Segment Start: INFORMATION GIVEN

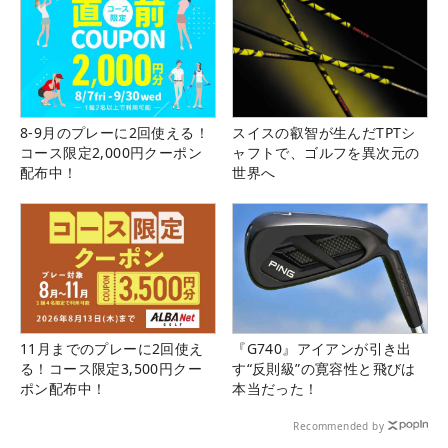
8-9月のプレーに2回使える！
スイスの叡智が生んだTPTシ
コース限定2,000円クーポン
ャフトで、ゴルフを異次元の
配布中！
世界へ
11月までのプレーに2回使え
『G740』アイアンが引き出
る！コース限定3,500円クー
す“反則級”の寛容性と飛びは
ポン配布中！
本当だった！
Recommended by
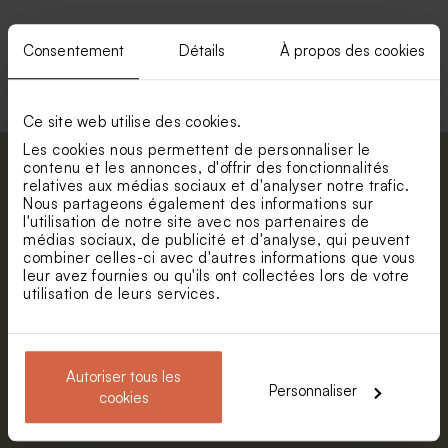
Consentement
Détails
À propos des cookies
Voir +
Ce site web utilise des cookies.
Les cookies nous permettent de personnaliser le
contenu et les annonces, d'offrir des fonctionnalités
Abonnez-vous à la newsletter et restez
relatives aux médias sociaux et d'analyser notre trafic.
informé. Petite surprise : bénéficiez de 5%
Nous partageons également des informations sur
de réduction.
l'utilisation de notre site avec nos partenaires de
Valisette personnalisable
Valisette carte du monde
médias sociaux, de publicité et d'analyse, qui peuvent
Prénom
combiner celles-ci avec d'autres informations que vous
leur avez fournies ou qu'ils ont collectées lors de votre
utilisation de leurs services.
E-mail
Autoriser tous les
S'abonner
Personnaliser
cookies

Segment End: INFORMATION GIVEN

ASSIGNED TASK:
Repeat every record exactly, but not the pictures.

YOUR SOLUTION:
8-9月のプレーに2回使える！
スイスの叡智が生んだTPTシ
コース限定2,000円クーポン
ャフトで、ゴルフを異次元の
配布中！
世界へ
11月までのプレーに2回使え
『G740』アイアンが引き出
る！コース限定3,500円クー
す“反則級”の寛容性と飛びは
ポン配布中！
本当だった！
Recommended by
Consentement
Détails
À propos des cookies
Voir +
Ce site web utilise des cookies.
Les cookies nous permettent de personnaliser le
contenu et les annonces, d'offrir des fonctionnalités
Abonnez-vous à la newsletter et restez
relatives aux médias sociaux et d'analyser notre trafic.
informé. Petite surprise : bénéficiez de 5%
Nous partageons également des informations sur
de réduction.
l'utilisation de notre site avec nos partenaires de
Valisette personnalisable
Valisette carte du monde
médias sociaux, de publicité et d'analyse, qui peuvent
Prénom
combiner celles-ci avec d'autres informations que vous
leur avez fournies ou qu'ils ont collectées lors de votre
utilisation de leurs services.
E-mail
Autoriser tous les
S'abonner
Personnaliser
cookies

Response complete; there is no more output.